The Downfall of Quality

Bostification, shtification, shtification—many names related to the shit that the internet is becoming. It's the process by which a product that originally satisfied its customers' promises is now reduced in quality for profit. Not for the customer, of course. But for the seller. In my opinion, which no one asked for, despite this being a common process in the capitalist system—after all, profit is everything in this system—it's incredibly dishonest. Let's face it, having to pay two or even three times more for a product and only receive a portion of what was promised, with the propaganda that you invested in something infinitely better and more valuable, is simply dishonest.

Poor-quality creations generate a bad reputation among longtime customers because eventually they'll realize the mess they've gotten themselves into. For example, an introductory course that once included everything basic is now divided into several micro-component parts of a whole, and you pay for each of them to obtain useless certificates that prove knowledge anyone could have acquired in ten minutes of reading. I know. Too specific. But want another example? How about that streaming service or cloud service you want to pay monthly, and you're willing to do so, yet at the time of purchase, it triples the price simply because the seller added several things you didn't ask for to the package, like artificial intelligence nonsense, some bonus you'll never use, just to charge you more monthly. And you don't even have the choice to remove them from the package and pay only for what you want, because what you want only comes inside that package. Even though it's a digital product that clearly won't kill anyone if you withdraw it. Anyway, profit. Shit.

We have common examples like social networks that are destined to become huge virtual shopping malls now. Even if you think you're using them to keep up with family and friends, the truth is that they've all become a huge virtual marketplace where your attention is the product—the more viral, the better—when they're not trying to sell you a product literally every other post. And I haven't even begun to complain about artificial intelligence here, because that's already a lost cause. You can't even tell something organic from something manipulated anymore. Quality production is minimal; what's produced doesn't go viral, and if you complain, it's likely to be stolen, copied, or replicated without consent by other users or AIs. This further reduces the motivation to even produce anything. One thing I've learned in recent months is that the creative process requires inspiration. You can't spit out production every day because humans aren't factories, and as much as we love doing it, we get tired of it eventually. And that's understandable.

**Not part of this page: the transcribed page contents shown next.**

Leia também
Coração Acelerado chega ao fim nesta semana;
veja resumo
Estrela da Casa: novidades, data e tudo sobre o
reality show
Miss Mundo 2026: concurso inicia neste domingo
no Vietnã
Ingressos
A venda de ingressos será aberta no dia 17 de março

On the other hand, even knowing this, we want to see something incredible, and we want it now. We're so used to so many amazing things that we've forgotten what it's like to be even minimally bored, or how to wait for something. How to simply exist without the constant need to be connected. To be able to truly enjoy cultural production when it arrives. But this impatience and greed are bullshit, and the internet is just a mirror. - But I won't be hypocritical here; it's not just greed. Where some enjoy themselves absurdly unnecessarily, others do it to put food on the table. At this point, it becomes systemic, and there's no right answer for this within the internet. But maybe, maybe there is. Down at the sugar daddy's house with a lot of power and influence. Who knows.